- TASK INSTRUCTIONS
Write out every line of text in the material below again without changing anything, and leave out the pictures.

- EXTRACTED DATA
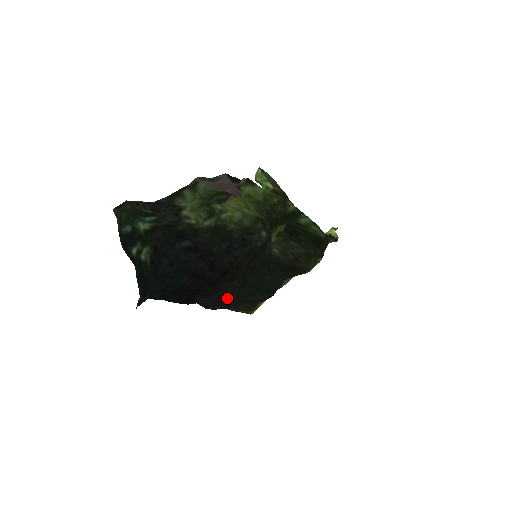
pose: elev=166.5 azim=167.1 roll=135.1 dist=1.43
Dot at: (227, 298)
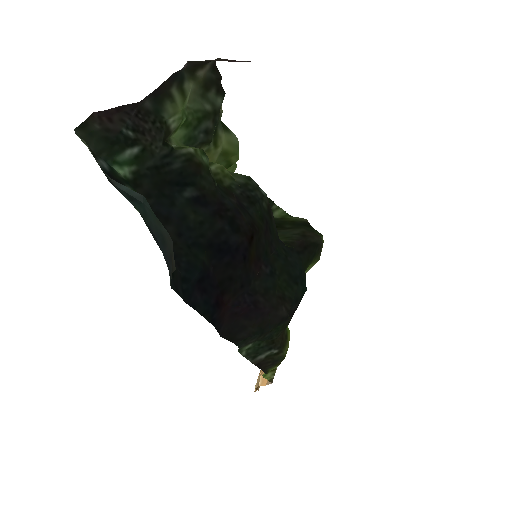
Dot at: (263, 296)
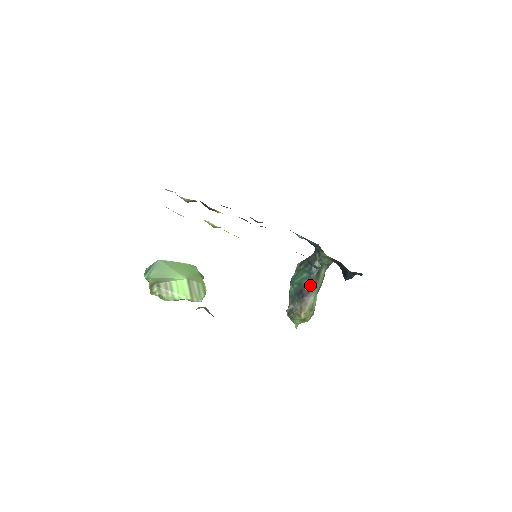
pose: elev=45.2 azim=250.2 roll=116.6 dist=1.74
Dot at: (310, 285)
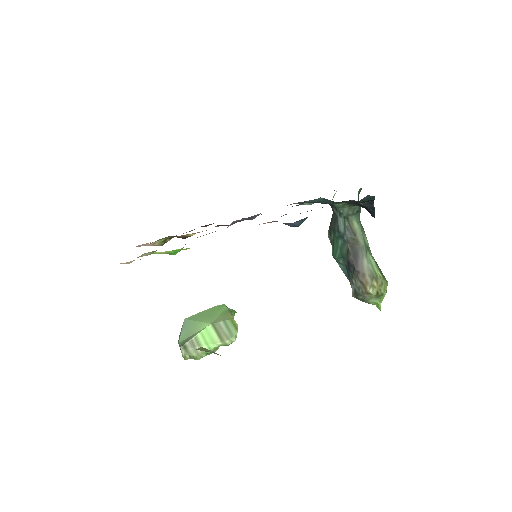
Dot at: (352, 250)
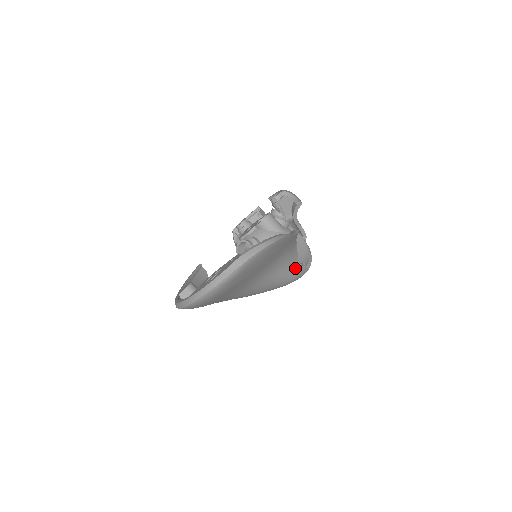
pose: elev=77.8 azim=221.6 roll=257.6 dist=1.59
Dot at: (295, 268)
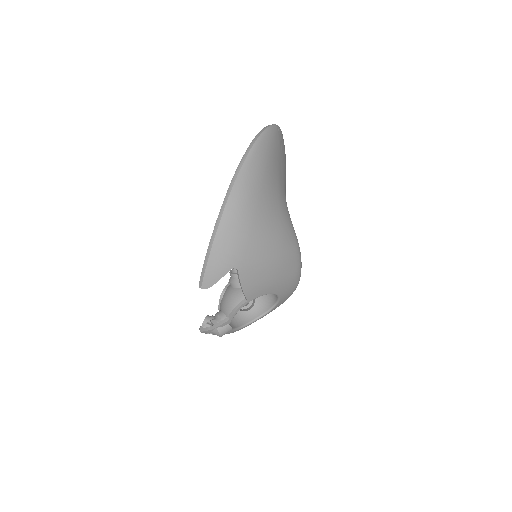
Dot at: occluded
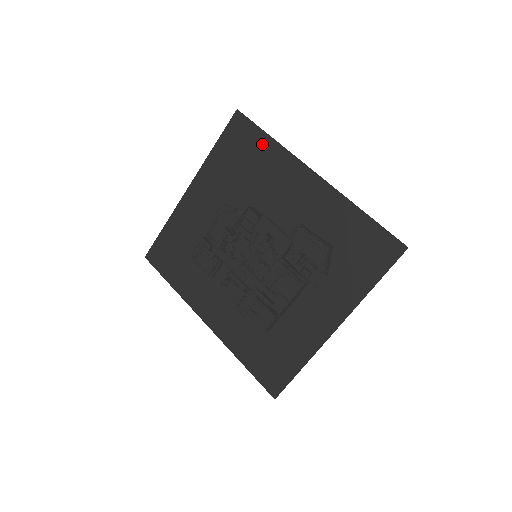
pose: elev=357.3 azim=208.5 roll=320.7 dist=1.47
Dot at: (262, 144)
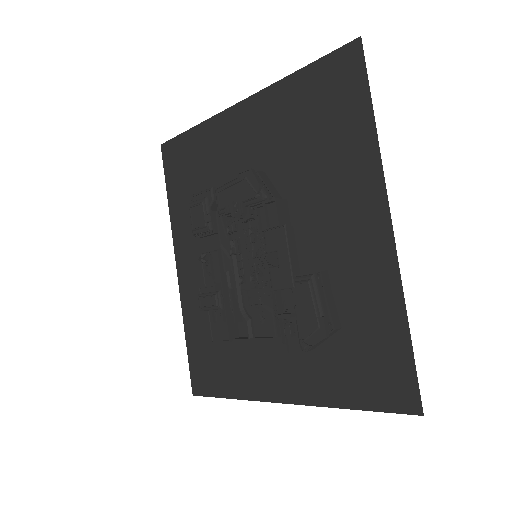
Dot at: (357, 119)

- THE OUTPUT
pose: elev=166.5 azim=167.1 roll=135.1 dist=1.43
Dot at: (227, 298)
Dot at: (263, 296)
pose: elev=45.2 azim=250.2 roll=116.6 dist=1.74
Dot at: (310, 285)
Dot at: (352, 250)
pose: elev=77.8 azim=221.6 roll=257.6 dist=1.59
Dot at: (295, 268)
Dot at: occluded
pose: elev=357.3 azim=208.5 roll=320.7 dist=1.47
Dot at: (262, 144)
Dot at: (357, 119)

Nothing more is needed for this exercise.